→ Text passage
# Unchain a dog with small donation!!Chatham Coalition to Unchain Dogs, N.C.



## Karen519 (Aug 21, 2006)

*Bumping*

Bumping this VERY WORTHY CAUSE up!!


----------



## ruby55 (Mar 24, 2009)

I love this group. I watch their videos all the time, & "share" them on Facebook. I'd love the get a chapter going where I live; have many doggie friends here & working on it.


----------



## GoldenMum (Mar 15, 2010)

This is a wonderful organization who works non stop to help dogs get into better circumstances. I have driven several for their spay/neuter, and helped on a few fences. It is wonderful to witness in person a dog getting their first taste of life without a chain!


----------



## Karen519 (Aug 21, 2006)

*Ruby and GoldenMum*

Ruby and GoldenMum

Thank you for supporting CUD!
I know this is a wonderful organization and these videos are so heartwarming!


----------



## goldencontriever3 (Nov 7, 2008)

Karen, Thank you for posting this. My DD is going to school in North Carolina in the fall and plans to volunteer with this organization as much as she can.


----------



## Karen519 (Aug 21, 2006)

*Goldencontriever*

Goldencontriever

That is so wonderful that she wants to volunteer with them.
She will get to work with my friend Trish!


----------

→ Data extract
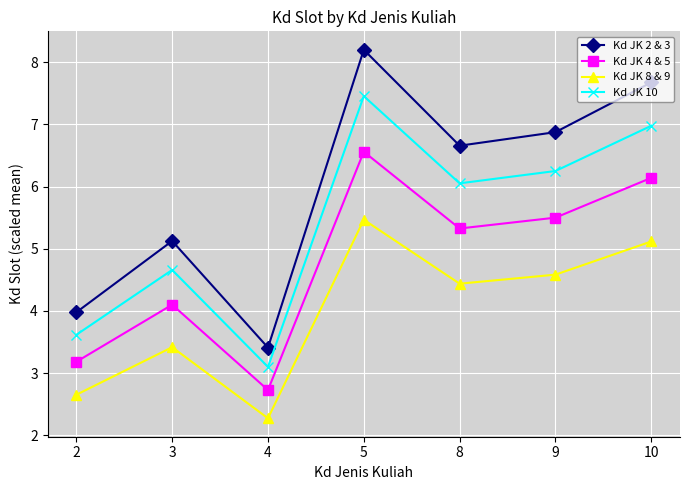

What is the value of the Kd JK 8 & 9 point at the 5th from the left?

4.4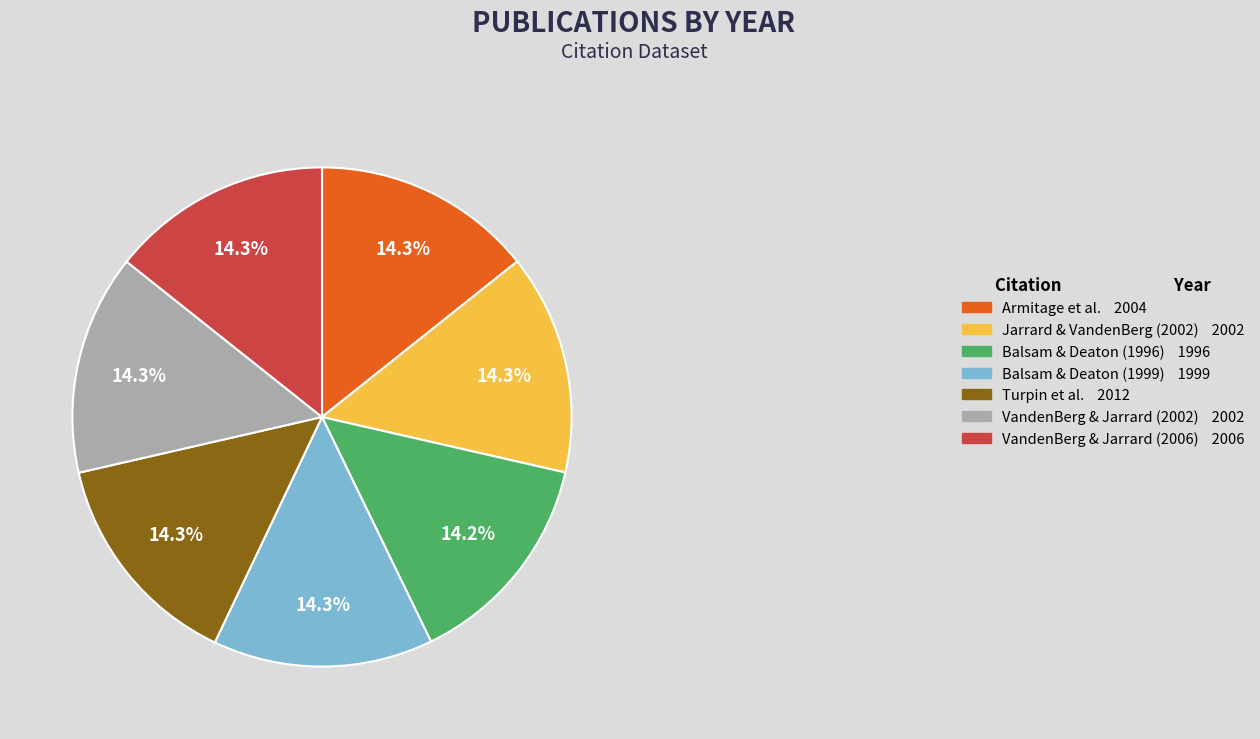

What percentage do VandenBerg & Jarrard (2002) 2002 and Balsam & Deaton (1996) 1996 together represent?

28.5%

→ Explore the material
1. In the thread about the Chatham Coalition to Unchain Dogs, what two kinds of help does GoldenMum say she has given the group?
2. Write out the part of the dog-chaining thread starting with "Thank you for supporting" and going on through "as she can.", switching "North Carolina" to "Virginia".
3. Decide whether each statement agrees with the dog-chaining thread, and support each yes or no with the deciding words quoted from it.
(a) ruby55 shares the group's videos on Facebook.
(b) goldencontriever3's daughter is already attending school in North Carolina.
(c) ruby55 already runs a chapter of the group where she lives.
The lines have no connection to the text.

→ Answers for the exercise
1. She has driven several dogs for their spay/neuter and helped on a few fences.

2.
Thank you for supporting CUD!
I know this is a wonderful organization and these videos are so heartwarming!


----------



## goldencontriever3 (Nov 7, 2008)

Karen, Thank you for posting this. My DD is going to school in Virginia in the fall and plans to volunteer with this organization as much as she can.

3.
(a) Yes: "I watch their videos all the time, & "share" them on Facebook."
(b) No: "My DD is going to school in North Carolina in the fall"
(c) No: "I'd love the get a chapter going where I live"